Towards a Contemporary Player Learning in Development Framework for Sports Practioners

🚀 Article in 3 Sentences

  1. This paper aims to overcome the challenges of interpreting the ideas of Ecological Dynamics and make it easier for coaches to implement. They use Adolph’s notion of ‘Learning in Development’ to frame to CLA in a user friendly way
  2. The paper looks at how to develop knowledge ‘in’ the game rather than knowledge ‘of’ the game. Learning can be understood as ‘Wayfinding’
  3. In Phase 1 the coach’s role is to encourage player-environment interactions through co-designing tasks. They take the role of a facilitator. Phase 2 of the framework is based around developing skilled players from an ecological dynamics perspective. The 3rd phases focuses on the effects that the training is having on the players over different timescales.

🤝Impressions

This paper looks to try implement key ideas from Ecological Dynamics in a user friendly way and I think that they do it in a very nice way. Definitely a must read paper

🎾How Article will influence my coaching

  • Have an idea of what the affordances are that you want to really highlight and use constraints to shape their intentions.
  • Make sure that it’s the knowledge in the game your are focusing on developing with the players
  • Guide the players to discover their own unique solutions.
  • What is the meaning and value of the opportunity for that person? We can design our sessions to make certain opportunities more valuable
  • The foundation for task design image is really nice. What would this look like for tennis?
  • It’s important to use constraints to shape the players intentions. This will help guide their perception and actions
  • Incentivise behaviours but don’t rule behaviours out
  • Think about how you can manipulate the practice design to shape the behaviours of the athletes before giving instructions.

🥇Top Quotes

💡 The key point here for practitioners is that in this framework, learning is based on an active engagement and interaction of an individual with a performance environment, as they learn to attune to environmental information matched to their action capabilities.

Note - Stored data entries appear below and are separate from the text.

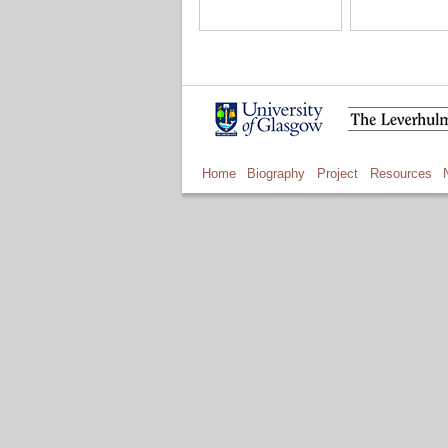
Home
Biography
Project
Resources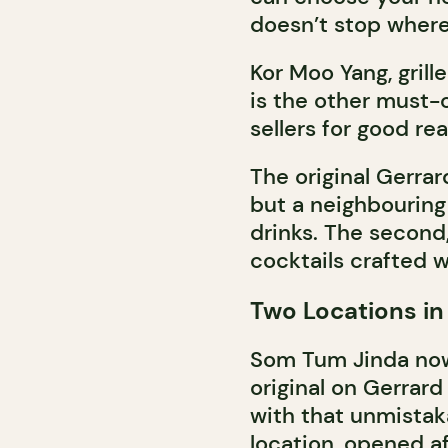
doesn’t stop where
Kor Moo Yang, grill
is the other must-
sellers for good re
The original Gerrar
but a neighbouring
drinks. The second,
cocktails crafted w
Two Locations in
Som Tum Jinda now 
original on Gerrar
with that unmista
location, opened af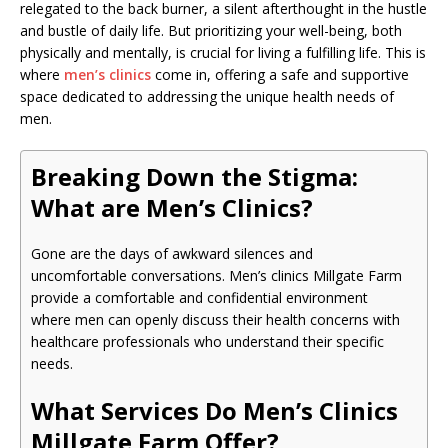
relegated to the back burner, a silent afterthought in the hustle
and bustle of daily life. But prioritizing your well-being, both
physically and mentally, is crucial for living a fulfilling life. This is
where
men’s clinics
come in, offering a safe and supportive
space dedicated to addressing the unique health needs of
men.
Breaking Down the Stigma:
What are Men’s Clinics?
Gone are the days of awkward silences and
uncomfortable conversations. Men’s clinics Millgate Farm
provide a comfortable and confidential environment
where men can openly discuss their health concerns with
healthcare professionals who understand their specific
needs.
What Services Do Men’s Clinics
Millgate Farm Offer?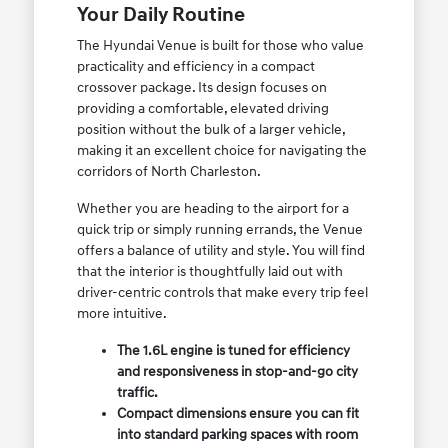
Your Daily Routine
The Hyundai Venue is built for those who value
practicality and efficiency in a compact
crossover package. Its design focuses on
providing a comfortable, elevated driving
position without the bulk of a larger vehicle,
making it an excellent choice for navigating the
corridors of North Charleston.
Whether you are heading to the airport for a
quick trip or simply running errands, the Venue
offers a balance of utility and style. You will find
that the interior is thoughtfully laid out with
driver-centric controls that make every trip feel
more intuitive.
The 1.6L engine is tuned for efficiency
and responsiveness in stop-and-go city
traffic.
Compact dimensions ensure you can fit
into standard parking spaces with room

💡 An important contention of this paper, though, is that practice tasks need to be designed by practitioners with an extensive knowledge about the game, as this knowledge about collective and individual performance can inform practice designs to support the development of a performer’s knowledge in the game 

💡 Moreover, practice tasks should help individuals learn how to self-regulate perceptions and emotions to exploit emergent affordances for action. This can be achieved through the deliberate designing in of key affordances with which learners can interact during practice. 

💡 Based on the tenets of the CLA and NLP, the coach manipulates task constraints, being responsive to environmental and socio-cultural constraints, to shape intentions that frame the players perception and action 

💡 Given this attunement to information to regulate action, learning, within this framework, can be understood as wayfinding – an explorative process in which an individual learns to solve problems by detecting information in their environment of use for specifying (regulating and (re)organizing) actions 

💡 The key point here is that phase one of this framework conceptualizes the coach’s role as fostering player-environment interactions through carefully co-designed practice tasks. Constraints used in this conceptualization should guide, shape or encourage actions, not necessarily eradicate, prescribe or dictate them.

💡 Something for the coach to reflect on when planning practice task designs throughout these different timescales (weeks, months, years), is that the perception of affordances changes as an individual’s capability for action changes. This is because, although an affordance is always available in the environment, its value and meaning for each individual may change as the individual matures, develops and grows.


Reference for Paper

Sullivan, M. O., Woods, C. T., Vaughan, J., & Davids, K. (2021). Towards a contemporary player learning in development framework for sports practitioners. International Journal of Sports Science & Coaching16(5), 1214-1222.